• **Data for processing**
##############################
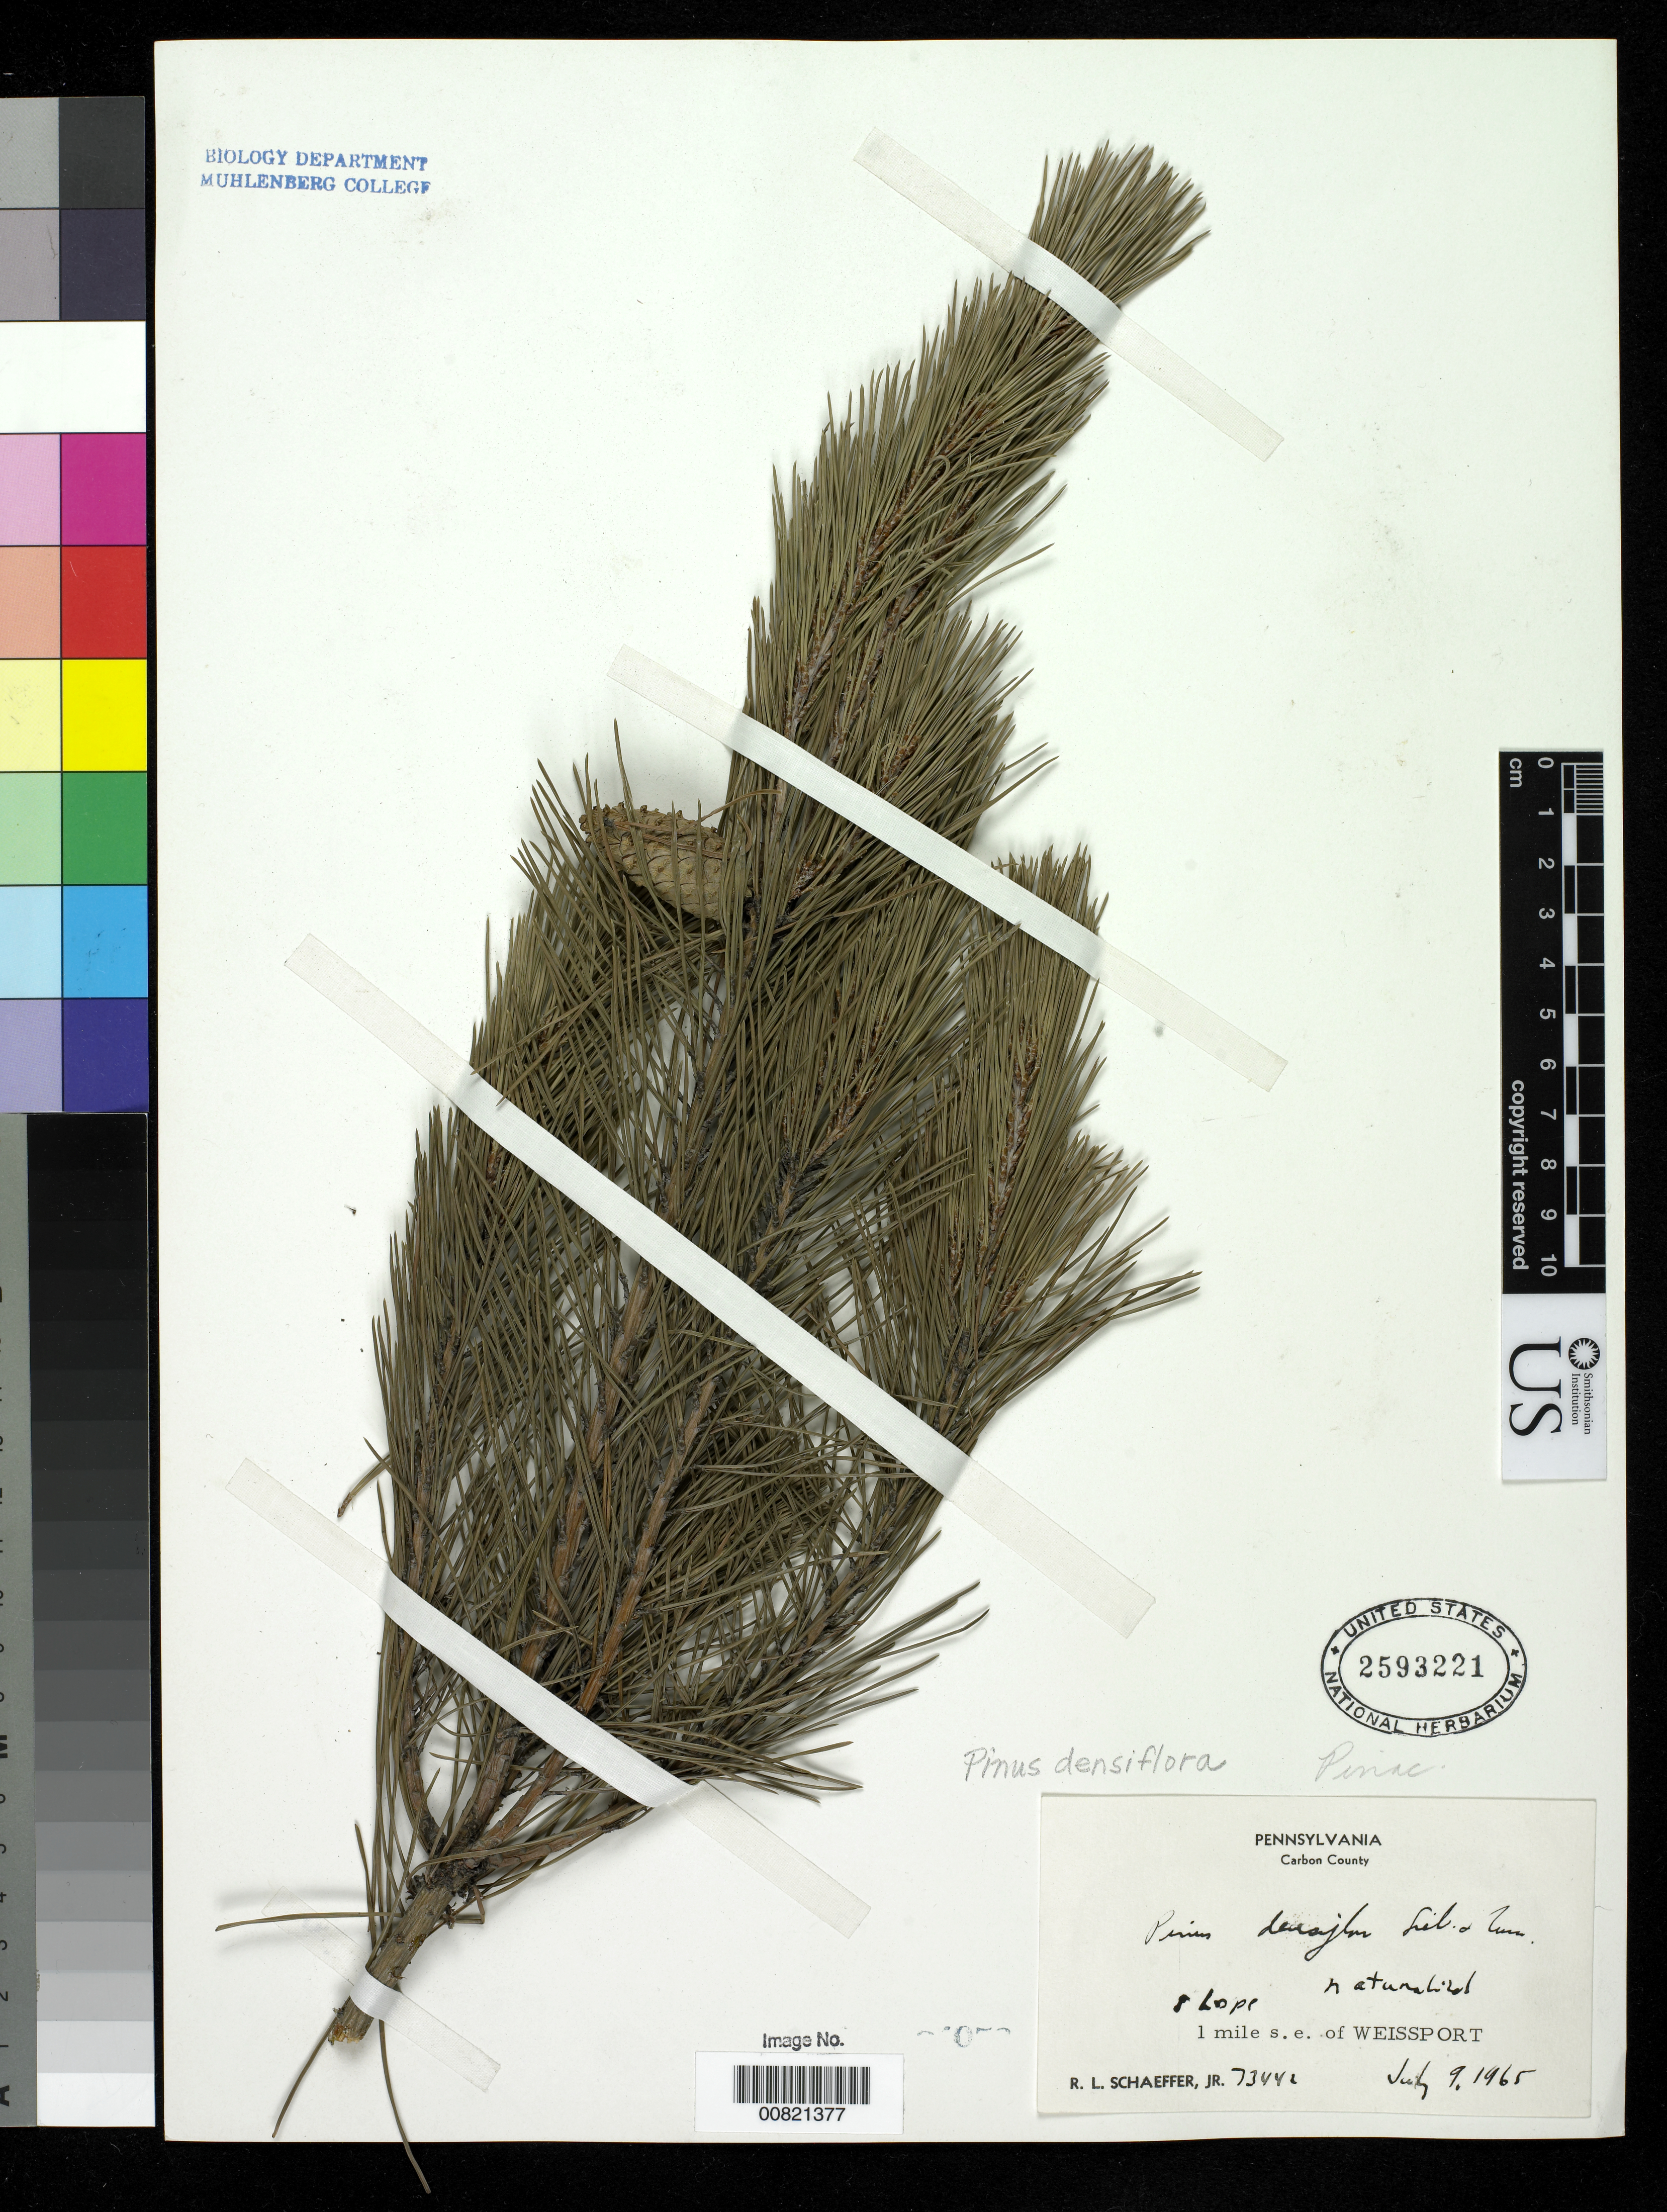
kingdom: Plantae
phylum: Tracheophyta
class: Pinopsida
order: Pinales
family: Pinaceae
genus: Pinus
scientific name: Pinus densiflora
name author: Siebold & Zucc.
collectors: R. Schaeffer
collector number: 73442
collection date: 1965-07-09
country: United States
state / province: Pennsylvania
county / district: Carbon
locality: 1 mile s.e. of Weissport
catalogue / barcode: US 2593221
##############################
• **Given instruction**
Please render every line of the records above as a Markdown table with two columns, Row and Line, numbering each row and skipping blank lines. Leave the pictures out.

• **Solution for this task**
| Row | Line |
|---|---|
| 1 | kingdom: Plantae |
| 2 | phylum: Tracheophyta |
| 3 | class: Pinopsida |
| 4 | order: Pinales |
| 5 | family: Pinaceae |
| 6 | genus: Pinus |
| 7 | scientific name: Pinus densiflora |
| 8 | name author: Siebold & Zucc. |
| 9 | collectors: R. Schaeffer |
| 10 | collector number: 73442 |
| 11 | collection date: 1965-07-09 |
| 12 | country: United States |
| 13 | state / province: Pennsylvania |
| 14 | county / district: Carbon |
| 15 | locality: 1 mile s.e. of Weissport |
| 16 | catalogue / barcode: US 2593221 |